Edit: I think I see the point of the paper now. Unguided search is going to be difficult in high-dimensional search spaces like this. So the NNs become a hopefully-effective heuristic guiding the search.

nthngnss · on March 28, 2018

Yup, exactly! Btw, didn't realize those were your results (just mindlessly clicked on the link). Very cool stuff!

Ono-Sendai · on March 28, 2018

Thanks.

The (semi-) obvious next step is to do object/digit recognition with a Bayesian probability calculation, with probabilities bases on this image reconstruction process.
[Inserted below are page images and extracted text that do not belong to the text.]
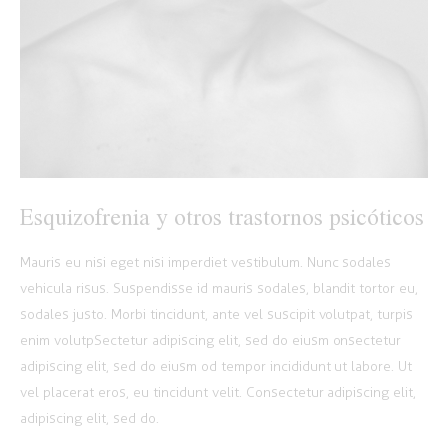
Esquizofrenia y otros trastornos psicóticos
Mauris eu nisi eget nisi imperdiet vestibulum. Nunc sodales
vehicula risus. Suspendisse id mauris sodales, blandit tortor eu,
sodales justo. Morbi tincidunt, ante vel suscipit volutpat, turpis
enim volutpSectetur adipiscing elit, sed do eiusm onsectetur
adipiscing elit, sed do eiusm od tempor incididunt ut labore. Ut
vel placerat eros, eu tincidunt velit. Consectetur adipiscing elit,
adipiscing elit, sed do.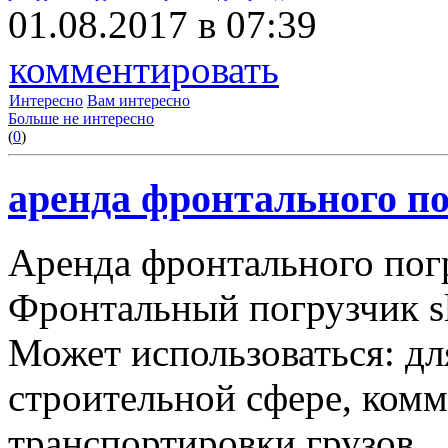
01.08.2017 в 07:39
комментировать
Интересно
Вам интересно
Больше не интересно
(
0
)
аренда фронтального по
Аренда фронтального пог
Фронтальный погрузчик sl
Может использоваться: дл
строительной сфере, комму
транспортировки грузов.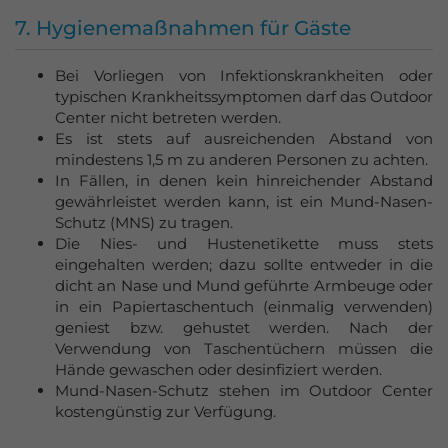
7. Hygienemaßnahmen für Gäste
Bei Vorliegen von Infektionskrankheiten oder
typischen Krankheitssymptomen darf das Outdoor
Center nicht betreten werden.
Es ist stets auf ausreichenden Abstand von
mindestens 1,5 m zu anderen Personen zu achten.
In Fällen, in denen kein hinreichender Abstand
gewährleistet werden kann, ist ein Mund-Nasen-
Schutz (MNS) zu tragen.
Die Nies- und Hustenetikette muss stets
eingehalten werden; dazu sollte entweder in die
dicht an Nase und Mund geführte Armbeuge oder
in ein Papiertaschentuch (einmalig verwenden)
geniest bzw. gehustet werden. Nach der
Verwendung von Taschentüchern müssen die
Hände gewaschen oder desinfiziert werden.
Mund-Nasen-Schutz stehen im Outdoor Center
kostengünstig zur Verfügung.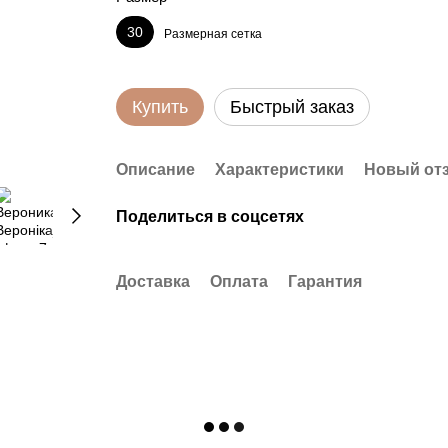
30
Размерная сетка
Купить
Быстрый заказ
Описание
Характеристики
Новый от
Поделиться в соцсетях
Доставка
Оплата
Гарантия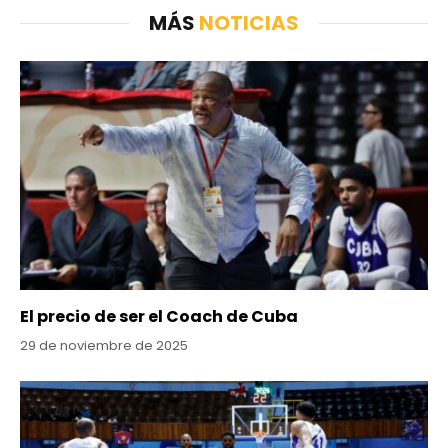
MÁS
NOTICIAS
El precio de ser el Coach de Cuba
29 de noviembre de 2025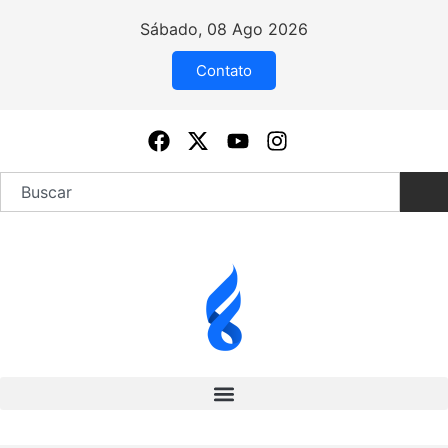
Sábado, 08 Ago 2026
Contato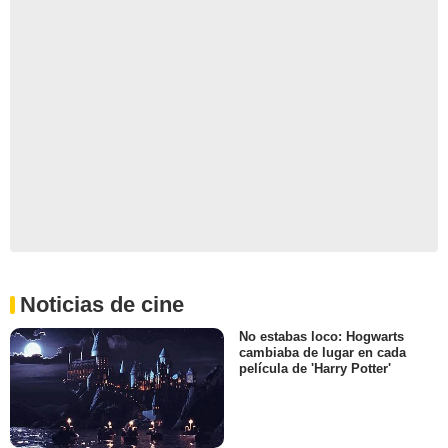
Noticias de cine
No estabas loco: Hogwarts
cambiaba de lugar en cada
película de 'Harry Potter'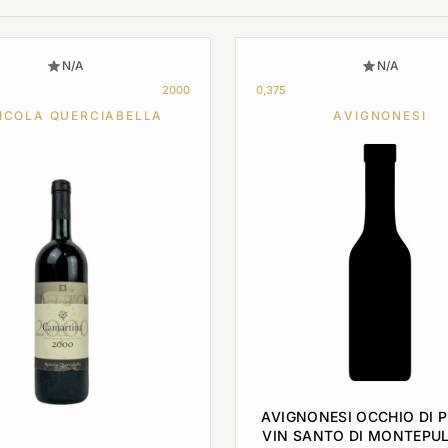
N/A
N/A
2000
0,375
ICOLA QUERCIABELLA
AVIGNONESI
AVIGNONESI OCCHIO DI 
VIN SANTO DI MONTEPU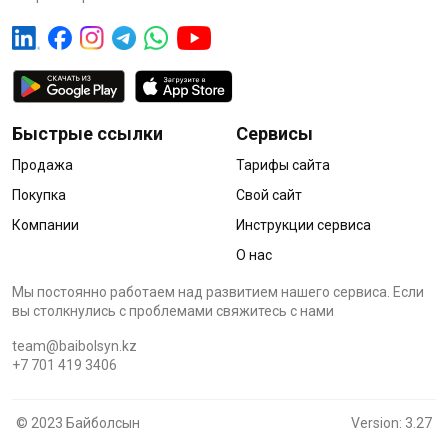
Быстрые ссылки
Сервисы
Продажа
Тарифы сайта
Покупка
Свой сайт
Компании
Инструкции сервиса
О нас
Мы постоянно работаем над развитием нашего сервиса. Если
вы столкнулись с проблемами cвяжитесь с нами
team@baibolsyn.kz
+7 701 419 3406
© 2023 Байболсын
Version: 3.27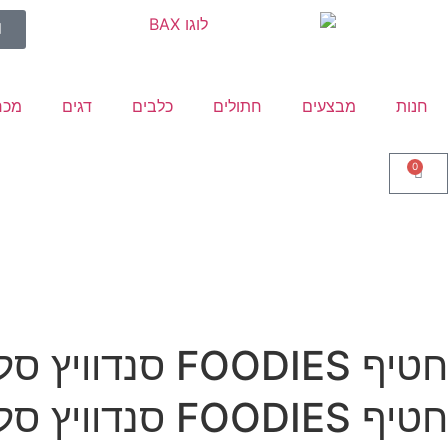
חנות
מבצעים
חתולים
כלבים
דגים
מכר
0
חטיף FOODIES סנדוויץ סלמון, 100 גרם
חטיף FOODIES סנדוויץ סלמון, 100 גרם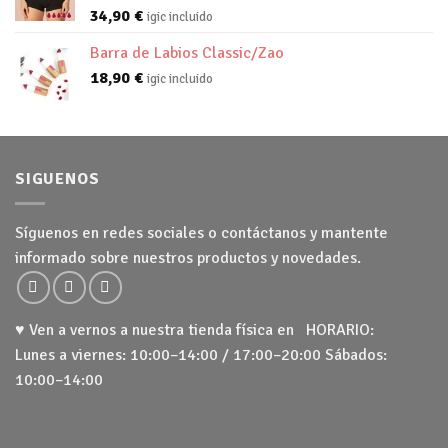
34,90
€
igic incluido
Barra de Labios Classic/Zao
18,90
€
igic incluido
SIGUENOS
Síguenos en redes sociales o contáctanos y mantente
informado sobre nuestros productos y novedades.
♥ Ven a vernos a nuestra tienda física en HORARIO:
Lunes a viernes: 10:00–14:00 / 17:00–20:00 Sábados:
10:00–14:00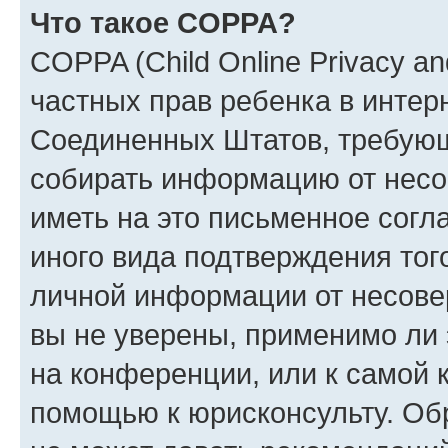
Что такое COPPA?
COPPA (Child Online Privacy and
частных прав ребенка в интерн
Соединенных Штатов, требующи
собирать информацию от несо
иметь на это письменное согл
иного вида подтверждения тог
личной информации от несове
вы не уверены, применимо ли 
на конференции, или к самой 
помощью к юрисконсульту. Об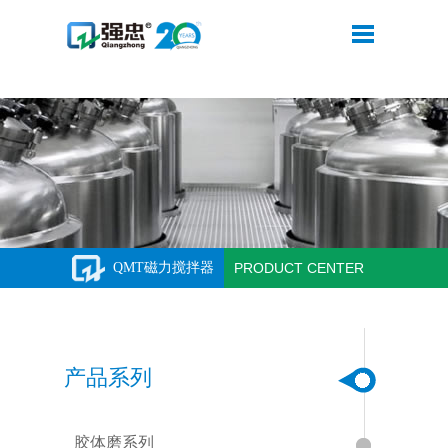
米兰体育·公司网站登录入口
QMT磁力搅拌器
PRODUCT CENTER
产品系列
胶体磨系列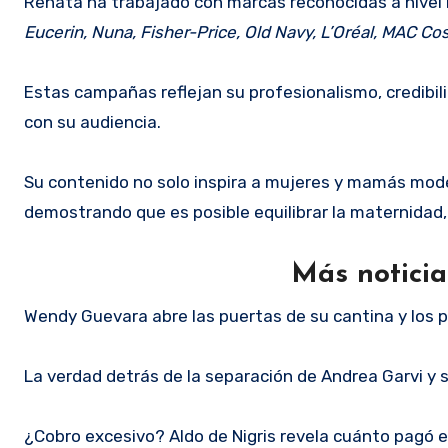
Renata ha trabajado con marcas reconocidas a nivel
Eucerin, Nuna, Fisher-Price, Old Navy, L’Oréal, MAC C
Estas campañas reflejan su profesionalismo, credibil
con su audiencia.
Su contenido no solo inspira a mujeres y mamás mode
demostrando que es posible equilibrar la maternidad, 
Más notici
Wendy Guevara abre las puertas de su cantina y los 
La verdad detrás de la separación de Andrea Garvi y 
¿Cobro excesivo? Aldo de Nigris revela cuánto pagó 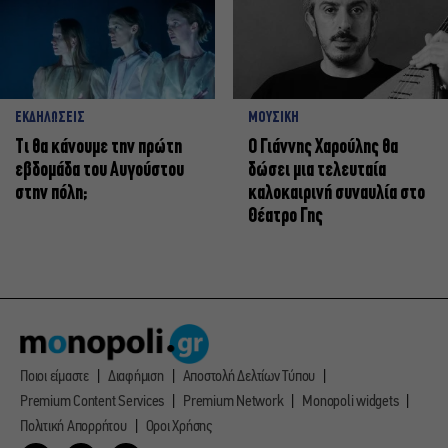
ΕΚΔΗΛΩΣΕΙΣ
ΜΟΥΣΙΚΗ
Τι θα κάνουμε την πρώτη
Ο Γιάννης Χαρούλης θα
εβδομάδα του Αυγούστου
δώσει μια τελευταία
στην πόλη;
καλοκαιρινή συναυλία στο
Θέατρο Γης
Ποιοι είμαστε
Διαφήμιση
Αποστολή Δελτίων Τύπου
Premium Content Services
Premium Network
Monopoli widgets
Πολιτική Απορρήτου
Οροι Χρήσης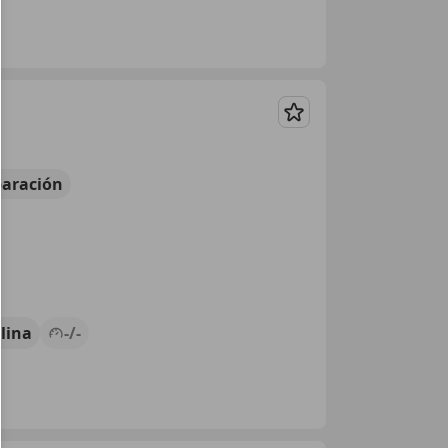
Guardar
aración
lina
-/-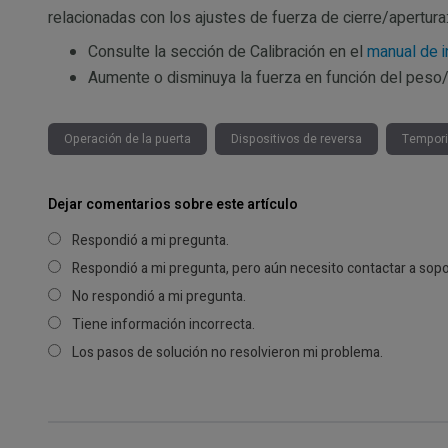
relacionadas con los ajustes de fuerza de cierre/apertura
Consulte la sección de Calibración en el
manual de i
Aumente o disminuya la fuerza en función del peso/t
Operación de la puerta
Dispositivos de reversa
Tempori
Dejar comentarios sobre este artículo
Respondió a mi pregunta.
Respondió a mi pregunta, pero aún necesito contactar a sopo
No respondió a mi pregunta.
Tiene información incorrecta.
Los pasos de solución no resolvieron mi problema.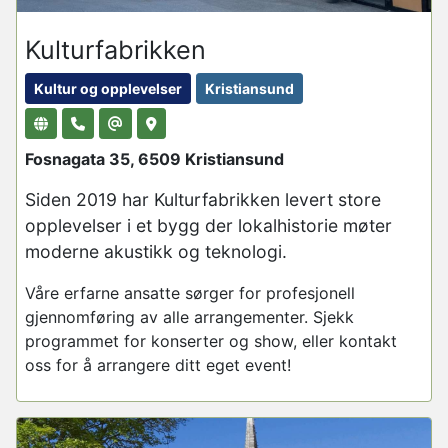
Kulturfabrikken
Kultur og opplevelser
Kristiansund
Fosnagata 35, 6509 Kristiansund
Siden 2019 har
Kulturfabrikken
levert store
opplevelser i et bygg der lokalhistorie møter
moderne akustikk og teknologi.
Våre erfarne ansatte sørger for profesjonell
gjennomføring av alle arrangementer. Sjekk
programmet for konserter og show, eller kontakt
oss for å arrangere ditt eget event!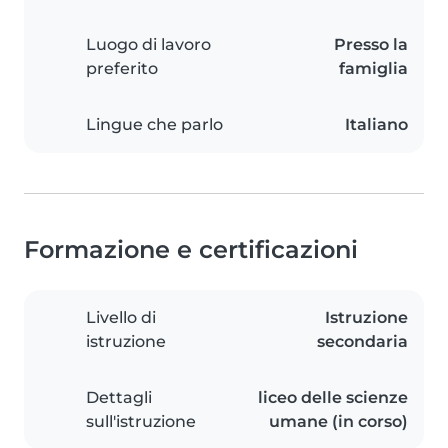
Luogo di lavoro
Presso la
preferito
famiglia
Lingue che parlo
Italiano
Formazione e certificazioni
Livello di
Istruzione
istruzione
secondaria
Dettagli
liceo delle scienze
sull'istruzione
umane (in corso)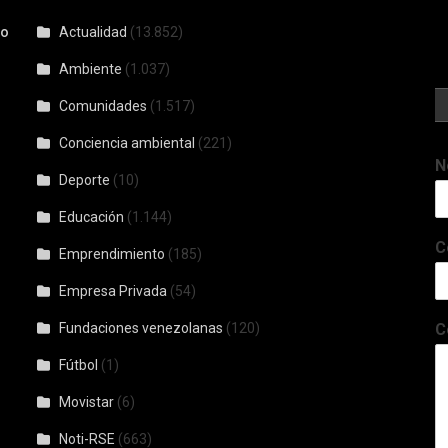
io
Actualidad
(13.852)
Ambiente
(1.037)
Comunidades
(1.517)
Conciencia ambiental
(221)
N
Deporte
(10)
Educación
(1.144)
C
Emprendimiento
(185)
Empresa Privada
(54)
Fundaciones venezolanas
(120)
C
Fútbol
(1)
Movistar
(6)
Noti-RSE
(663)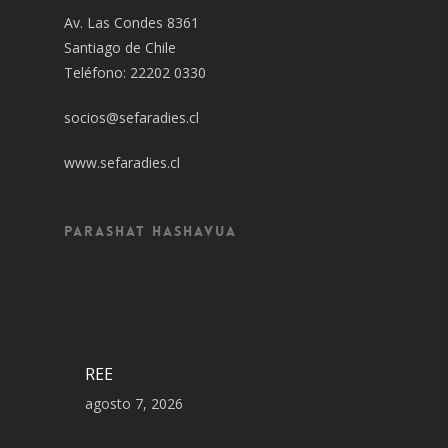
Av. Las Condes 8361
Santiago de Chile
Teléfono: 22202 0330
socios@sefaradies.cl
www.sefaradies.cl
Parashat Hashavua
REE
agosto 7, 2026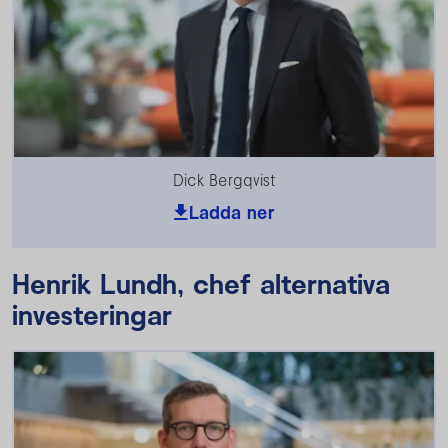
Dick Bergqvist
Ladda ner
Henrik Lundh, chef alternativa
investeringar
In other words, we choose e.g. digits based on how likely they are to have been drawn to give the target image.

I have experimented a little with this idea, but with no successful results so far (plain old NNs still beat it).

cttet · on March 28, 2018

The main difference is that for search you need to specify an image to emulate it, while the RL method aim to generate new ones after observing some examples.

ultrasounder · on March 27, 2018

Discovered mypaint.org FTW!!!Looks awesome and extendable too

chillingeffect · on March 27, 2018

What kind of robot arm is that btw?

m3andros · on March 27, 2018

What a sweet site! May I ask what SSG you're using?